In the public eye, the closer a nonprofit is to the neediest among us -- the homeless, the infirm, the hungry -- the less those who lead those organizations should make. In judging an appropriate salary for such leaders, we usually allow our values and emotions to muddy the waters. The author above suggests that guilt often drives disparate determinations between the social sectors (such as the arts and social services). But too often, these values and emotions go unexamined and can lead to poor governance decisions.
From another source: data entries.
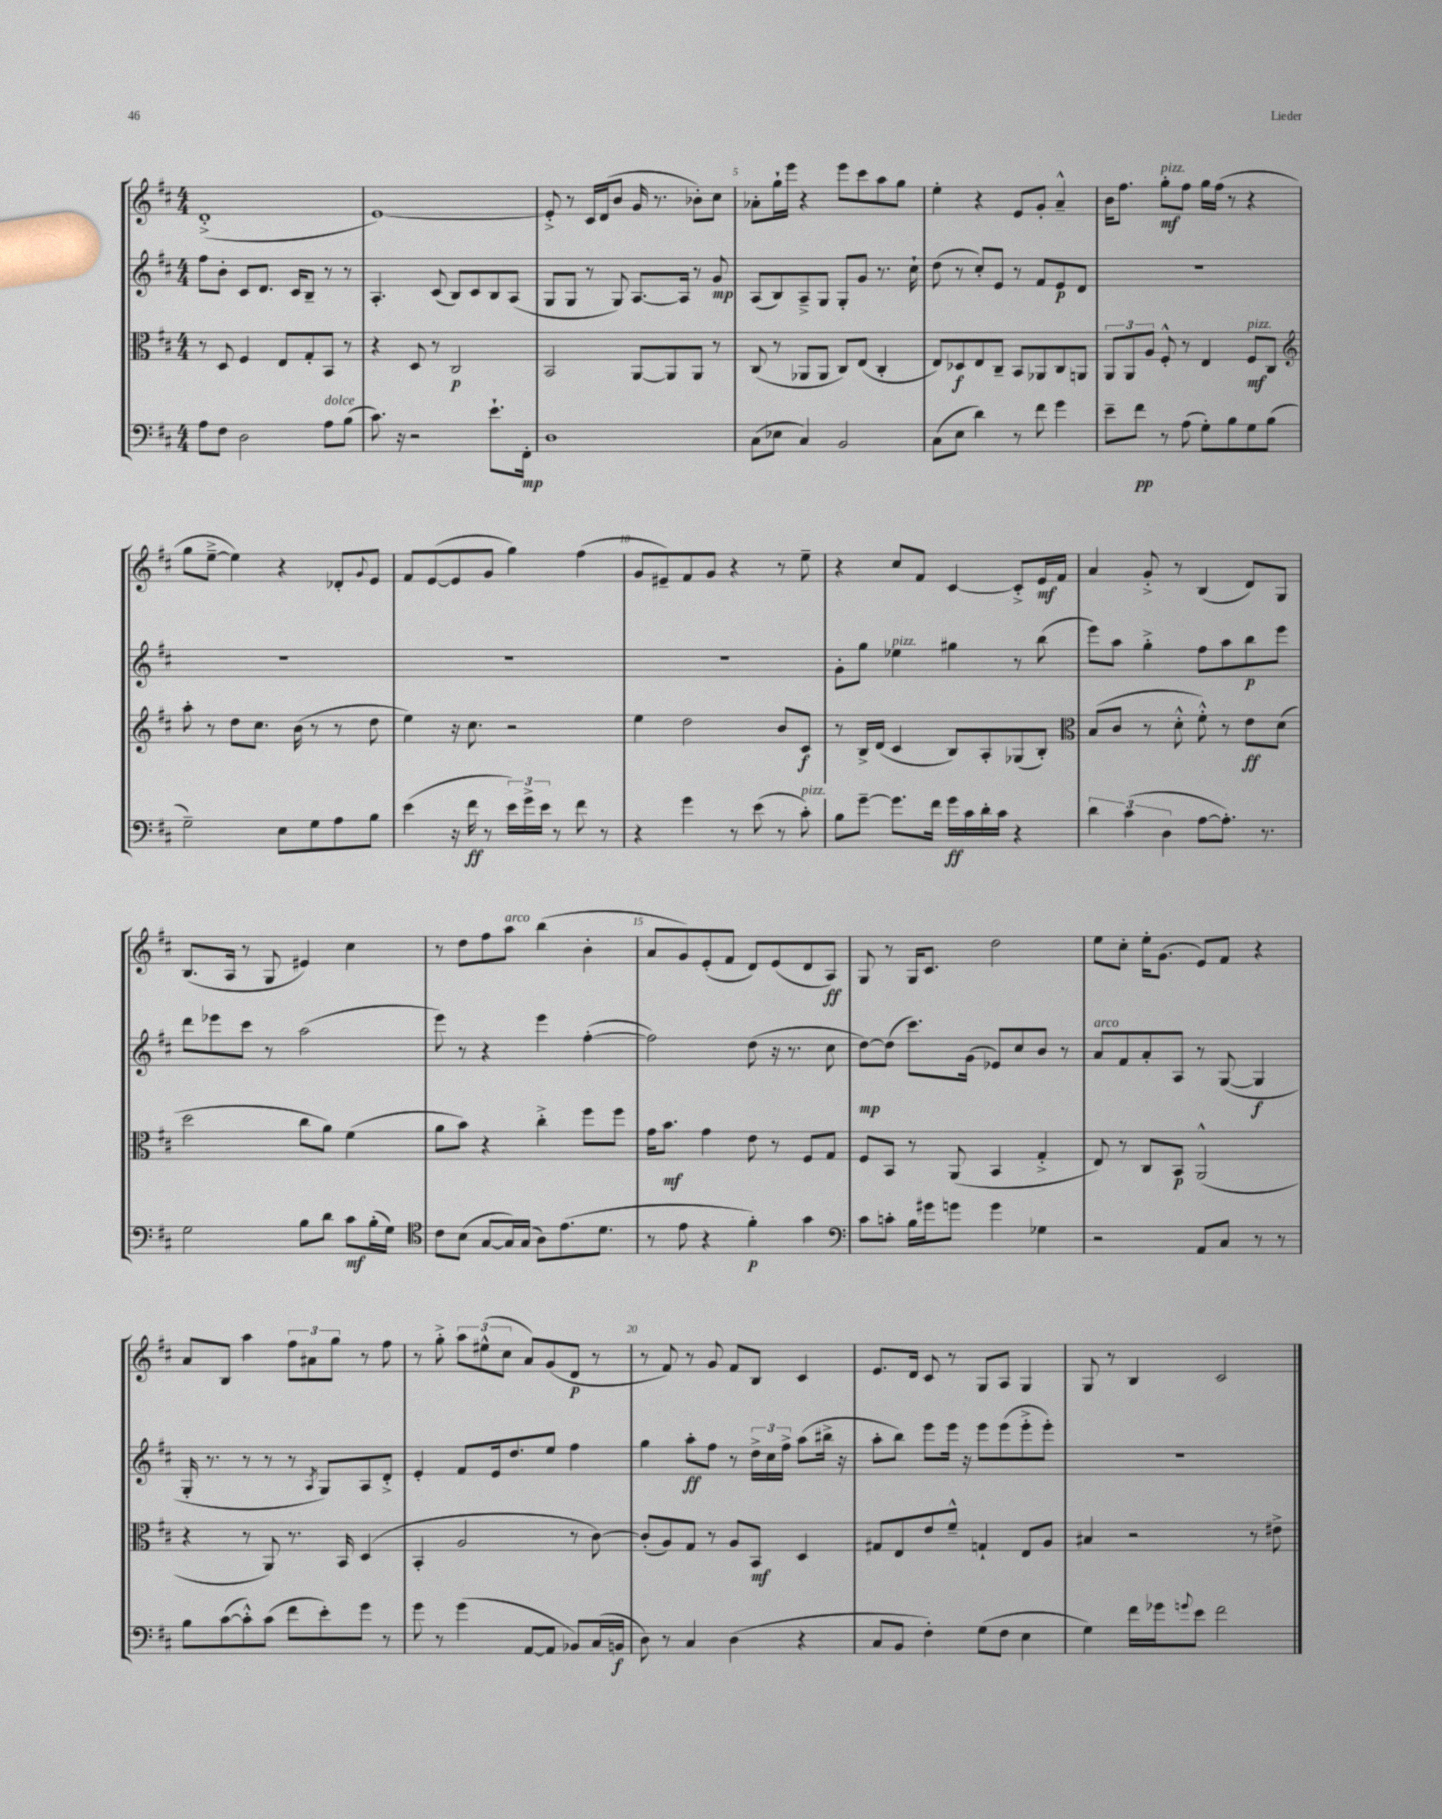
<<
\new StaffGroup <<
\new Staff = "s0" {
    \clef treble \key d \major \numericTimeSignature \time 4/4
    d'1-.->( |
    e'1~) |
    e'8-.-> r8 cis'16 d'16( b'8 g'16 r8. bes'8-.) cis''8 |
    aes'8-. g''16-! e'''16 r4 e'''8 cis'''8 a''8 g''8 |
    e''4-. r4 e'8 g'8-. a'4---^ |
    b'16 fis''8. g''8-.\mf^\markup { \italic "pizz." } fis''8 g''16 fis''16( r8 r4 |
    g''8 e''8~---> e''4) r4 des'8-. \appoggiatura { g'8 } e'8 |
    fis'8 e'8~( e'8 g'8 g''4) fis''4( |
    g'8 eis'8--) fis'8 g'8 r4 r8 e''8-- |
    r4 cis''8 fis'8 cis'4~ cis'8-.-> e'16\mf fis'16 |
    a'4 g'8-.-> r8 b4( d'8) g8 |
    b8.( a16 r8 g8 eis'4) cis''4 |
    r8 d''8 fis''8 a''8^\markup { \italic "arco" } b''4( b'4-. |
    a'8 g'8) e'8-.( fis'8 d'8) e'8( d'8 a8\ff) |
    g8 r8 g16 cis'8. d''2 |
    e''8 cis''8-. e''16-. g'8.( e'8) fis'8 r4 |
    a'8 b8 a''4 \tuplet 3/2 { fis''8 ais'8 g''8 } r8 fis''8 |
    r8 g''8-.-> \tuplet 3/2 { a''8 eis''8-^( cis''8 } a'8) g'8( d'8\p r8 |
    r8 fis'8) r8 g'8 fis'8 b8 cis'4 |
    e'8. d'16 cis'8 r8 g8 a8 g4 |
    g8 r8 b4 cis'2 \bar "|." |
}
\new Staff = "s1" {
    \clef treble \key d \major \numericTimeSignature \time 4/4
    fis''8 b'8-. cis'8 d'8. cis'16 b8-- r8 r8 |
    a4.-. cis'8( b8) cis'8 b8 a8( |
    g8 g8 r8 g8) a8.~ a16 r8 g'8\mp |
    a8( b8) a8---> g8 g8-. g'8 r8. cis''16-! |
    d''8( r8 cis''8-.) e'8 r8 fis'8 e'8\p d'8 |
    R1 |
    R1 |
    R1 |
    R1 |
    g'8-. g''8 ees''4^\markup { \italic "pizz." } gis''4 r8 b''8( |
    e'''8) a''8 g''4-.-> fis''8 a''8 b''8\p e'''8 |
    d'''8 ees'''8 cis'''8 r8 a''2( |
    e'''8) r8 r4 e'''4 fis''4~-.( |
    fis''2) d''8( r16 r8. cis''8 |
    d''8~\mp) d''8( cis'''8.) g'16( ees'8) cis''8 b'8 r8 |
    a'8^\markup { \italic "arco" } fis'8 a'8-. a8 r8 g8~( g4\f |
    g16-. r8. r8 r8 r8 \acciaccatura { a8 } g8) a8 d'8-.-> |
    e'4-. fis'8 e'16 d''8. e''8 fis''4 |
    g''4 a''8-.\ff fis''8 r8 \tuplet 3/2 { d''16-> cis''16 fis''16-> } a''8( bis''16-> r16 |
    a''8-. b''8) e'''8 e'''16 r16 e'''8 e'''8( e'''8-.-> e'''8-.) |
    R1 \bar "|." |
}
\new Staff = "s2" {
    \clef alto \key d \major \numericTimeSignature \time 4/4
    r8 d8 fis4 e8 g8-. b,8 r8 |
    r4 d8 r8 cis2\p |
    b,2 a,8~ a,8 a,8 r8 |
    cis8( r8 aes,8 aes,8 cis8) e8( cis4-. |
    e8) des8\f e8 cis8-- b,8 aes,8 cis8 a,8 |
    \tuplet 3/2 { a,8 a,8 a8 } fis8-.-^ r8 e4 fis8\mf^\markup { \italic "pizz." } cis8 |
    \clef treble a''8-. r8 d''8 cis''8. b'16( r8 r8 d''8 |
    e''4) r16 cis''8. r2 |
    e''4 d''2 b'8 cis'8\f |
    r8 b16-> d'16( cis'4 b8) a8-. ges8( b8-.) |
    \clef alto b8( cis'8 r8 d'8-.-^ fis'8-.-^) r8 e'8\ff d'8( |
    d''2 cis''8 a'8) fis'4( |
    a'8 b'8) r4 cis''4-.-> fis''8 fis''8 |
    g'16 b'8.\mf g'4 e'8 r8 fis8 g8 |
    fis8 b,8 r8 a,8( b,4 g4-.-> |
    e8) r8 cis8 b,8\p a,2-^( |
    r4 r8 a,8) r8. b,16 d4( |
    b,4-. a2 r8 cis'8~) |
    cis'8-.( a8) g8 r8 a8 b,8\mf d4 |
    gis8 e8 e'8 fis'8---^ g4-! e8 a8 |
    bis4 r2 r8 eis'8-> \bar "|." |
}
\new Staff = "s3" {
    \clef bass \key d \major \numericTimeSignature \time 4/4
    a8 fis8 d2 a8^\markup { \italic "dolce" } b8( |
    cis'8.) r16 r2 e'8.-! fis,16-.\mp |
    d1 |
    cis8( ees8 cis4) b,2 |
    cis8( e8 d'4) r8 fis'8 g'4 |
    e'8-- fis'8\pp r8 a8( g8-.) b8 g8 b8( |
    g2--) e8 g8 a8 b8 |
    e'4( r16 fis'16\ff r8 \tuplet 3/2 { e'16) g'16-> e'16 } r8 fis'8 r8 |
    r4 g'4 r8 e'8( r8 cis'8-.^\markup { \italic "pizz." }) |
    b8 g'8~-- g'8. fis'16 g'16\ff cis'16 d'16-. cis'16 r4 |
    \tuplet 3/2 { d'4 cis'4( d4 } a8~ a8.-.) r8. |
    g2 b8 d'8 cis'8\mf b16-.( g16) |
    \clef tenor cis'8 b8( g8~ g16) g16( a8) e'8.( d'8. |
    r8 e'8 r4 fis'4-.\p) g'4 |
    \clef bass cis'8 c'8-. b16 gis'16 g'8 g'4 ges4 |
    r2 a,8 cis8 r8 r8 |
    b8 cis'8~( cis'8-.-^) cis'8( fis'8 e'8-.) g'8 r8 |
    g'8 r8 g'4( a,8~ a,8 bes,8) cis16( b,16\f |
    d8) r8 cis4 d4( r4 |
    cis8 b,8 fis4-.) g8( fis8 e4 |
    g4) fis'16 ges'16 \appoggiatura { g'8 } e'8 fis'2 \bar "|." |
}
>>
>>
\layout { \context { \Score currentBarNumber = #2 \override BarNumber.break-visibility = ##(#f #t #t) barNumberVisibility = #(every-nth-bar-number-visible 5) } }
When considering the compensation of their chief administrators, the boards of theological schools should pay attention to the emotions and values with which they deliberate and make their decision. Boards might consider the following five questions:

  1. What do we value in our chief executive? What does he or she bring to our institution?
  2. What values are driving our deliberations about how to compensate our chief executive?
  3. What external factors exert pressure on discussions about the dollar amount?
  4. What value can be added to the compensation package -- memberships, subscriptions, a pass to the local gym -- that will reinforce the board's values in the leader?
  5. Why do we feel good, or bad, about the final decision?

Additionally, if compensation is locked in through a previous formula or ecclessial mandate, the governing board should examine whether that system still meets the needs of the president in today's marketplace.

A quick process of values clarification, such as the one above, can do wonders for the theological school board that will eventually wrestle with this important decision.  This small investment of time will pay dividends for years to come.